Face à une pénurie de places d’enseignement public, une alternative est de payer pour une école maternelle privée. Mais ce coût supplémentaire est hors de portée pour de nombreuses familles, encore plus pendant la pandémie.

Les garderies privées ont été durement touchées pendant la pandémie, explique María Teresa Rosendo, présidente de l’Asociación Civil Coherencia, qui représente l’enseignement privé en Argentine. « Les inscriptions que nous avions en 2019 n’ont pas pu être récupérées ; ils étaient absolument dévastés.

Rosendo estime que, depuis 2020, près de 80 garderies privées ont fermé à Buenos Aires en raison de la baisse des inscriptions.

Bárbara Pintor dit qu’elle n’a eu d’autre choix que d’inscrire son fils de 1 an dans une garderie privée après avoir été informée qu’il n’y avait pas d’ouverture dans les écoles maternelles publiques de la ville. Mais le coût s’avère une énorme pression sur ses finances, dit Pintor, qui travaille comme assistante administrative.

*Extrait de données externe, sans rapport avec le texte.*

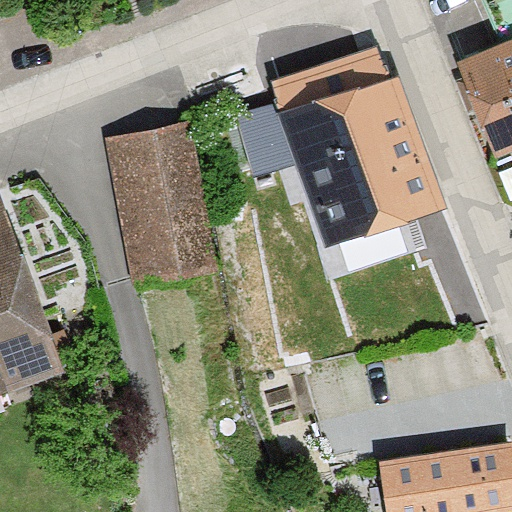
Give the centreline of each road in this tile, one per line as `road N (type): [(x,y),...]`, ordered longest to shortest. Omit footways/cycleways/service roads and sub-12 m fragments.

« Je paie pour la garderie, mais je n’en ai plus les moyens », dit Pintor. « Je n’arrive pas à joindre les deux bouts. J’ai payé un montant inférieur de mon [credit] facture de carte pour trois mois. Je m’endette.

Pintor a également intenté une action en justice contre la ville pour exiger une place pour son enfant. Elle espère que cela forcera une résolution, car abandonner le travail n’est pas une option pour elle. Pendant ce temps, sa dette continue de s’accumuler.